■ Excerpt provided
= Beginning of Section =
In my welcome pack from the VMCC, the calendar of events shows a New Year's Day run from Leek Market Square in Staffordshire. It is entitled the 'Hangover Run' so it would appear that I do meet the prerequisites -- being in possession of both a valid membership and an equally valid hangover.
Other than filling up the bike with 30:1 two-stroke mix, that's all the planning needed before I set the alarm, lock the front door, kick my MZ ES 150/1 into life, unlock the front door, switch off the alarm, pick up gloves and sunglasses before repeating the whole process (with the exception of kicking the MZ to life as it's pop-pop-popping away merrily) again.
The plan is to head from Rainhill, down the A57 through Warrington and out the other side on the A50. I am utterly convinced that once through Knutsford, Leek will be clearly signposted so I haven't even looked at a map to see exactly where Leek actually is! I'm always seeing signs for Leek as I'm riding towards the Cat & Fiddle, it must be one of the most signposted town in the UK. I've got an hour and twenty minutes to get there and it's near Stoke or something, so what can go wrong?
Now I actually have a map in front of me, I can see my mistake. I should have made for Macclesfield and then headed south. As it is I'm heading south via Holmes Chapel and Congleton, swearing into my helmet at not actually having seen one single bloody signpost for Leek. Still, it's a lovely clear morning and the MZ is fair rocketing along at a steady 60mph or so, with that lovely little deep bass growl of one of Hermann Weber's finest. This little two-stroke unit construction single provided motility during the post war era to much of the world. Don't believe me? The DKW RT125 engine (that this is based on), became the design for all IFA (later renamed as MZ or Motorraderwerke Zschopau) 125s and 150s, BSA Bantams, Harley-Davidson Hummers in the far east as well as the DKW RT125, early Moto Morinis, the Soviet Moska and even the Yamaha YAI. We are talking a lot of bikes here.
= End of Section =
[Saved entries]
= Beginning of Section =
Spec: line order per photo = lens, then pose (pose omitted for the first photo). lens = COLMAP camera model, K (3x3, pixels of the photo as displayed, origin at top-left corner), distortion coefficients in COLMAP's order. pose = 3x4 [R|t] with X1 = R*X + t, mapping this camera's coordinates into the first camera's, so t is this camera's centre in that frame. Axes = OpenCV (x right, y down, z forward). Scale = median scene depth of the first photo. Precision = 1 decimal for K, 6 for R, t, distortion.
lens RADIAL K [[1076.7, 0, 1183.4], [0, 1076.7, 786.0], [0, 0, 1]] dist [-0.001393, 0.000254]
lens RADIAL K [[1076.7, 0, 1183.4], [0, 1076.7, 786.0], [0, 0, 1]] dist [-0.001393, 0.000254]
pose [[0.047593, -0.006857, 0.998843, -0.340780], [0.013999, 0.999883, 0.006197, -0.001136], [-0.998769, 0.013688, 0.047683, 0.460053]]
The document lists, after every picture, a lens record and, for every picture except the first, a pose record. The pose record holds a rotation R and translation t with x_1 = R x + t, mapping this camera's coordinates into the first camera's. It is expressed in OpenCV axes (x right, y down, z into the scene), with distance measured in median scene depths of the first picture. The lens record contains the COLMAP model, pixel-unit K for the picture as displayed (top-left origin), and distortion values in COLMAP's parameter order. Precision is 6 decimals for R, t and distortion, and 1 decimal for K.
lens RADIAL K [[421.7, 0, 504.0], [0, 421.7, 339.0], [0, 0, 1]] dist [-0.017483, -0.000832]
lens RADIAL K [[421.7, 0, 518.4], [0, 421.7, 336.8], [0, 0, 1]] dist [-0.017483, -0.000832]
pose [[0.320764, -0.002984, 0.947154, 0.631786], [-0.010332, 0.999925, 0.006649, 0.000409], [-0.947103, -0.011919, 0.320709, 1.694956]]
= End of Section =
■ Description of the task
In the motorcycle ride account, what steps does the rider carry out, in order, between planning the trip and repeating the whole process? The listing comes from a separate source and has no connection to the text.

■ Written solution
1. Set the alarm
2. Lock the front door
3. Kick the MZ ES 150/1 into life
4. Unlock the front door
5. Switch off the alarm
6. Pick up gloves and sunglasses